» Exercise goal: Whenever the string "activiteiten" appears in a line below, please copy the line out.

(Stored data entries)
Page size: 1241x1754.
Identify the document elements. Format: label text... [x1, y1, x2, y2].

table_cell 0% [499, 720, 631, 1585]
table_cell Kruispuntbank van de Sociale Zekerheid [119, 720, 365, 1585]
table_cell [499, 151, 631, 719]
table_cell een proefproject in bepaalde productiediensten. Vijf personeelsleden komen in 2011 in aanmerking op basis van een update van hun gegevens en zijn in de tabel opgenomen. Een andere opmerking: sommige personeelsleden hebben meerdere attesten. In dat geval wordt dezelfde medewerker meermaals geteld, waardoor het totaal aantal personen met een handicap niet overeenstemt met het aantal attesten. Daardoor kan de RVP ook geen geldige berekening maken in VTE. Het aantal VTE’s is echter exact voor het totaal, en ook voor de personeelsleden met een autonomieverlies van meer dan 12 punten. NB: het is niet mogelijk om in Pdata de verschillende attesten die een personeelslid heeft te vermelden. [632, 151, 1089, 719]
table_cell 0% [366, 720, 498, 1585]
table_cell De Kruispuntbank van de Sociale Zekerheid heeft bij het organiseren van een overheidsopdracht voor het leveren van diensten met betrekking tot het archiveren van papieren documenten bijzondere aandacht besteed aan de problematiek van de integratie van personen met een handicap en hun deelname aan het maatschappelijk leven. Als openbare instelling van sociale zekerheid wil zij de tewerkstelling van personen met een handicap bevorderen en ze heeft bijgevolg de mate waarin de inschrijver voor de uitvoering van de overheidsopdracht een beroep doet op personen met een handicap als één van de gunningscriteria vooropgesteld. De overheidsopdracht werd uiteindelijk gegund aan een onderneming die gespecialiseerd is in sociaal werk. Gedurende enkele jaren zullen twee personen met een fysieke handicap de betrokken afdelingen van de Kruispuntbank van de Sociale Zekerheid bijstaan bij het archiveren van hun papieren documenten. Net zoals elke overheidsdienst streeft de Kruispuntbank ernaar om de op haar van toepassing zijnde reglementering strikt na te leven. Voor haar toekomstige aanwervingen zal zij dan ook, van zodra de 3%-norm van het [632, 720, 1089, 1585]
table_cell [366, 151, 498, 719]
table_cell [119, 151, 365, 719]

==

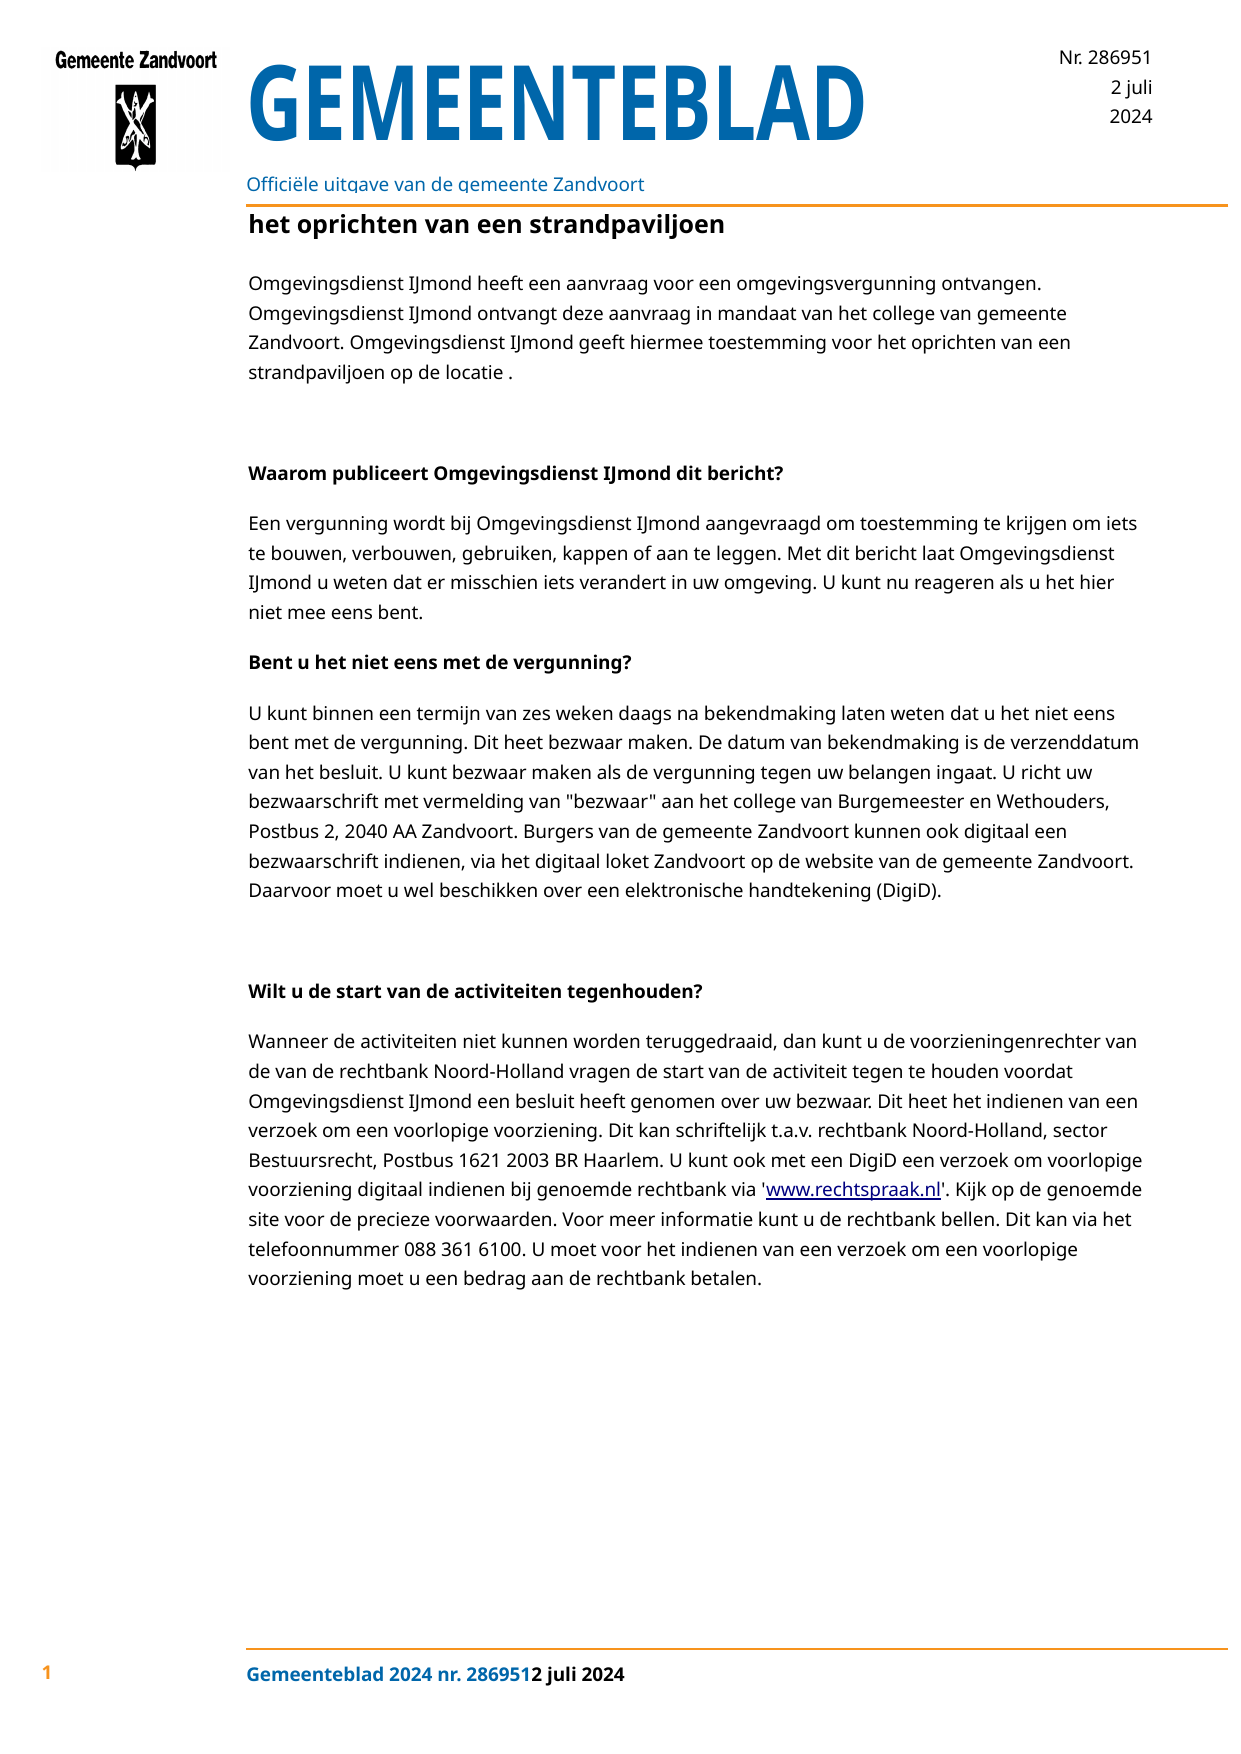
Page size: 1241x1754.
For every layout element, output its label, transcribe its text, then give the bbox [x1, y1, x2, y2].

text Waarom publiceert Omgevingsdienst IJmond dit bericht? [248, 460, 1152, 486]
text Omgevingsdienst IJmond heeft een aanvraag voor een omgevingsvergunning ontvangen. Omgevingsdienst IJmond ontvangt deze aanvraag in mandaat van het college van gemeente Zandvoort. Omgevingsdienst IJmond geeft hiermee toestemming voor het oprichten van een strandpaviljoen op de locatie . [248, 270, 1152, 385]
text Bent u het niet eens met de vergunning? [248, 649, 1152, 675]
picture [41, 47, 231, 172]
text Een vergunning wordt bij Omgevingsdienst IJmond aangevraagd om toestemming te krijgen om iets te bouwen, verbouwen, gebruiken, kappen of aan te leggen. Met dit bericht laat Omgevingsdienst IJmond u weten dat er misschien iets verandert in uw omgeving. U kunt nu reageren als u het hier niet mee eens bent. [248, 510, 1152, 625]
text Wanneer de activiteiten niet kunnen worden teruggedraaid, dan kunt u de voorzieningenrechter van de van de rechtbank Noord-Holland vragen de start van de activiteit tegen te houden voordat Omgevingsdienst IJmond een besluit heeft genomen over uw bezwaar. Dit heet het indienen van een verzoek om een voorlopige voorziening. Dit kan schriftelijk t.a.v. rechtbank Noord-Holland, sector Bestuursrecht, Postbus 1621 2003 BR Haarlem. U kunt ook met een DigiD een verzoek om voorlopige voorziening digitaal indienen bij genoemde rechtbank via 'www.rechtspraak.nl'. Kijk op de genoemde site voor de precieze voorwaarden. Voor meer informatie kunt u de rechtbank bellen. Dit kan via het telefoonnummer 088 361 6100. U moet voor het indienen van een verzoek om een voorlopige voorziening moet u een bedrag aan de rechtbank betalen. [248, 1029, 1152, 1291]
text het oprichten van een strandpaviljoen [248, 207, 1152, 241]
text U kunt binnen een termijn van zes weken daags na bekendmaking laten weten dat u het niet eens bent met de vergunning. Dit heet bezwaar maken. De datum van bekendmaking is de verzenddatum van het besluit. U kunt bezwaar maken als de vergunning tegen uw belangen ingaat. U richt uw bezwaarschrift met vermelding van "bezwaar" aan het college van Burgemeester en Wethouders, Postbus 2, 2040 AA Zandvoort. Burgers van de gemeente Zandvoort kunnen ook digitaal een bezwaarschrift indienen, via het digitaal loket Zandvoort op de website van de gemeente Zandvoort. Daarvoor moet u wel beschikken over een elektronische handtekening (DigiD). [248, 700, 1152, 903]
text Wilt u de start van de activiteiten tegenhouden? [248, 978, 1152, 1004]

» Task response:
text Wanneer de activiteiten niet kunnen worden teruggedraaid, dan kunt u de voorzieningenrechter van de van de rechtbank Noord-Holland vragen de start van de activiteit tegen te houden voordat Omgevingsdienst IJmond een besluit heeft genomen over uw bezwaar. Dit heet het indienen van een verzoek om een voorlopige voorziening. Dit kan schriftelijk t.a.v. rechtbank Noord-Holland, sector Bestuursrecht, Postbus 1621 2003 BR Haarlem. U kunt ook met een DigiD een verzoek om voorlopige voorziening digitaal indienen bij genoemde rechtbank via 'www.rechtspraak.nl'. Kijk op de genoemde site voor de precieze voorwaarden. Voor meer informatie kunt u de rechtbank bellen. Dit kan via het telefoonnummer 088 361 6100. U moet voor het indienen van een verzoek om een voorlopige voorziening moet u een bedrag aan de rechtbank betalen. [248, 1029, 1152, 1291]
text Wilt u de start van de activiteiten tegenhouden? [248, 978, 1152, 1004]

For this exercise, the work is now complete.